▶ **Work to do**:
1 – Answer these questions about the httpd access log article:
(a) What path does the script assign to LOGFILE?
(b) What value is RESPONSE_CODE set to?
(c) Which user's script was adopted and modified for httpd?
2 – In the httpd access log article, shorten the paragraph beginning "I wanted a shell script" to a single sentence.
3 – Output everything in the httpd access log article from "Posted on •" down to "it for httpd.", without changes.

▶ **Document segment**:

----------------

DEV Community

Cover image for How to analyze OpenBSD's httpd access.log with a shell script
manuel
manuel

Posted on • Originally published at wildauer.io on

How to analyze OpenBSD's httpd access.log with a shell script

I wanted a shell script to analyze my access logs from httpd. I found this from @ruanbekker, adopted it and modified it for httpd.

You can see

  • Top requests by IP
  • Request methods like GET or HEAD
  • Response codes like 200, 301, 404
  • Top requested pages like /atom.xml
  • Top requested pages with a 404 response

You can download the script here

#!/bin/sh

LOGFILE="/var/www/logs/access.log"
RESPONSE_CODE="200"

filters() {
grep $RESPONSE_CODE \
| grep -v "<UNKNOWN>" \
| grep -v "favicon.ico" \
| grep -v "logfile turned over"

----------------

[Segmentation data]
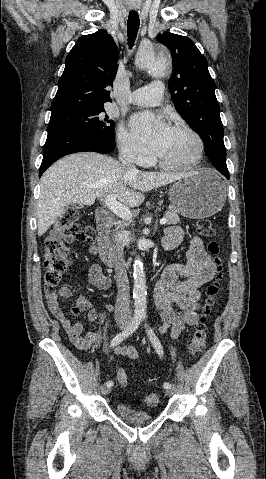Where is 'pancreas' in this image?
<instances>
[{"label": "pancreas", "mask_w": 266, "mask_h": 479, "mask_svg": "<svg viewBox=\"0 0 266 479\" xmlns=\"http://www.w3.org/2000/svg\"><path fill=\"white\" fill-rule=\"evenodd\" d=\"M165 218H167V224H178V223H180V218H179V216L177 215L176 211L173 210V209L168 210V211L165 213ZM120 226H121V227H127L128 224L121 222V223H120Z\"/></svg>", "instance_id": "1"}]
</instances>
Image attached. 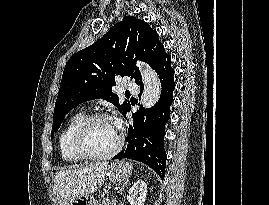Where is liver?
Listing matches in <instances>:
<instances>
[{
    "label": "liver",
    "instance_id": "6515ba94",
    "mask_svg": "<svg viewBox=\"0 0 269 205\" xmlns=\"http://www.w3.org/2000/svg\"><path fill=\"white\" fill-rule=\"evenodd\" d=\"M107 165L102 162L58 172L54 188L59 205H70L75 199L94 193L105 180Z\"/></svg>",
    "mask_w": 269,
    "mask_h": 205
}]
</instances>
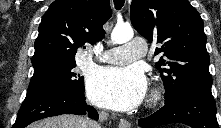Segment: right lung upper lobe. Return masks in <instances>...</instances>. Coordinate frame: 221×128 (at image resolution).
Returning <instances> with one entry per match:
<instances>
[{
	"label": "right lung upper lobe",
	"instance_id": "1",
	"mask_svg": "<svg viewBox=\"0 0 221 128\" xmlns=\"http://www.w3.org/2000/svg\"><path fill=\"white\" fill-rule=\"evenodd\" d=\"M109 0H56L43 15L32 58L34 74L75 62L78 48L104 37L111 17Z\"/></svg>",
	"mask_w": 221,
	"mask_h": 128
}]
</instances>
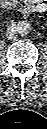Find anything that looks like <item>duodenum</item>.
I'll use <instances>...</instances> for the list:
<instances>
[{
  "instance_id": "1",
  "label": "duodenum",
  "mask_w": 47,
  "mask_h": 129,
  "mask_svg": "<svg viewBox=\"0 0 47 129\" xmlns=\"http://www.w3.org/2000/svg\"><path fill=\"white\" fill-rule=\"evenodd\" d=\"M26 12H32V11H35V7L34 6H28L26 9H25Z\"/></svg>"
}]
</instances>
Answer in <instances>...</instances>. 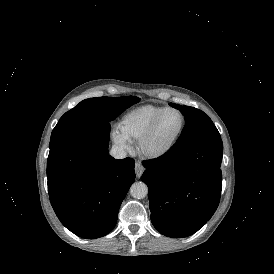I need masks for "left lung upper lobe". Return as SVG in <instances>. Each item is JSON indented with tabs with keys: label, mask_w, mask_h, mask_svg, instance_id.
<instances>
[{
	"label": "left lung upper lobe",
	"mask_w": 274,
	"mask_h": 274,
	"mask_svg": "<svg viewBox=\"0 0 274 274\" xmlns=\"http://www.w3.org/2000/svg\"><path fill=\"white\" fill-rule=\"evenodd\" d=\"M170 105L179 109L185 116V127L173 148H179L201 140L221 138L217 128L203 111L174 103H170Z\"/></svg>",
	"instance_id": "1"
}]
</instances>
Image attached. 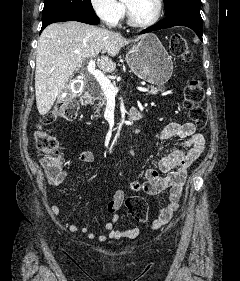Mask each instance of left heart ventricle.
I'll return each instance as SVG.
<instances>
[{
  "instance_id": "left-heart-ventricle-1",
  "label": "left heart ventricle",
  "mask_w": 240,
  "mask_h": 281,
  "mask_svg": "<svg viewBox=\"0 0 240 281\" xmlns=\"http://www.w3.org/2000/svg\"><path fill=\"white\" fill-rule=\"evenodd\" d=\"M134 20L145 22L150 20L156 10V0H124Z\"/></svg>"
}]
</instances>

----------------

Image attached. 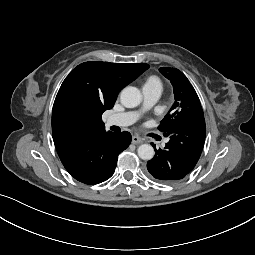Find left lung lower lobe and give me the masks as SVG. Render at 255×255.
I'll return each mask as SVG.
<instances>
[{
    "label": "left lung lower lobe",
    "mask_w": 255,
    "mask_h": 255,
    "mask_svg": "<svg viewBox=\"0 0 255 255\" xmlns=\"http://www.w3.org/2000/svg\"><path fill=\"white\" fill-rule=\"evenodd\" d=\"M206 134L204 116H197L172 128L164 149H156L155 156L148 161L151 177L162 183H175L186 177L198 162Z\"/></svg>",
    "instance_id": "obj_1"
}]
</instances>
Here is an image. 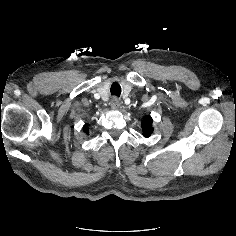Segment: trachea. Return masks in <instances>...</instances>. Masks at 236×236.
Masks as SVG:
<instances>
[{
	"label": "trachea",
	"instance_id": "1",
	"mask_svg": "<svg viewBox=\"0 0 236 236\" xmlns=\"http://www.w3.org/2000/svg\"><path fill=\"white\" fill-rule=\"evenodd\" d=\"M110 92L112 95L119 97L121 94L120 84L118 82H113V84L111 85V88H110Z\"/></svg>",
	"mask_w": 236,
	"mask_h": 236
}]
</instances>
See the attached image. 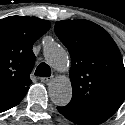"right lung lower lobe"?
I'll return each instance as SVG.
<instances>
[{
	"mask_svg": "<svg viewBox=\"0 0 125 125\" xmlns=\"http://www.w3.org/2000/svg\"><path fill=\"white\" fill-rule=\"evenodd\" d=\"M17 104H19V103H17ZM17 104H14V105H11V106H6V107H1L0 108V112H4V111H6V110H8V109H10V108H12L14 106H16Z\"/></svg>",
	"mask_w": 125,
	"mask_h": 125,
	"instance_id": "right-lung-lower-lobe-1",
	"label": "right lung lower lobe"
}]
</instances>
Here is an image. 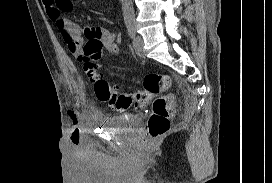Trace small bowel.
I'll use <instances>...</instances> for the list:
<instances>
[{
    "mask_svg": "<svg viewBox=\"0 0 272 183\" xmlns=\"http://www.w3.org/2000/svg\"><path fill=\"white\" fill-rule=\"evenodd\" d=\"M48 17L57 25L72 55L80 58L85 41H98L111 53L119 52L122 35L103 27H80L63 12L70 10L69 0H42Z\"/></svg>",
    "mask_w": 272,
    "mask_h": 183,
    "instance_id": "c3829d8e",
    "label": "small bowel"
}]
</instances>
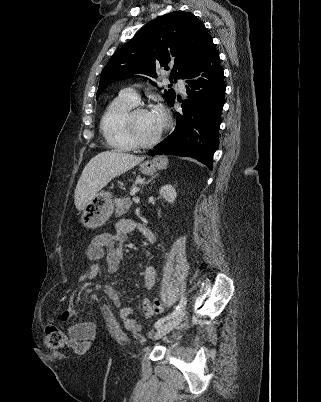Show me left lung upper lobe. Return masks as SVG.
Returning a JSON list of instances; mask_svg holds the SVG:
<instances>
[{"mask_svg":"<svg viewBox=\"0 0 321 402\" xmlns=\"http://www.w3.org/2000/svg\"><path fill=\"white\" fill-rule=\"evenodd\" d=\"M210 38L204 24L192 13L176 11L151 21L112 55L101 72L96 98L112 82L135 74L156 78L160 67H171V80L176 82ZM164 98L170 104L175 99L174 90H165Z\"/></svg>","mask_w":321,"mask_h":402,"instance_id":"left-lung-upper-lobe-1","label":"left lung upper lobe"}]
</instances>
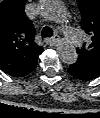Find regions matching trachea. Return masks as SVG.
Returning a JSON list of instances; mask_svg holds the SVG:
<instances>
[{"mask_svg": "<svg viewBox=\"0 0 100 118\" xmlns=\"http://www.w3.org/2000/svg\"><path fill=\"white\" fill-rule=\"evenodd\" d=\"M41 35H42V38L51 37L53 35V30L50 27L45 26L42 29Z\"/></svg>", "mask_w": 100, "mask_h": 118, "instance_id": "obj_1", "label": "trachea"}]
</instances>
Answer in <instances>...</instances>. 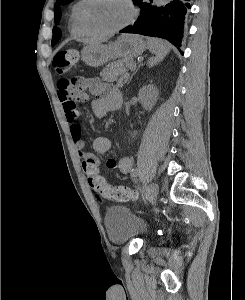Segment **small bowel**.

----------------

▶ **Answers for this exercise**:
1 –
(a) /var/www/logs/access.log
(b) 200
(c) @ruanbekker

2 – Wanting a shell script to analyze httpd access logs, the author adopted one from @ruanbekker and modified it for httpd.

3 –
Posted on • Originally published at wildauer.io on

How to analyze OpenBSD's httpd access.log with a shell script

I wanted a shell script to analyze my access logs from httpd. I found this from @ruanbekker, adopted it and modified it for httpd.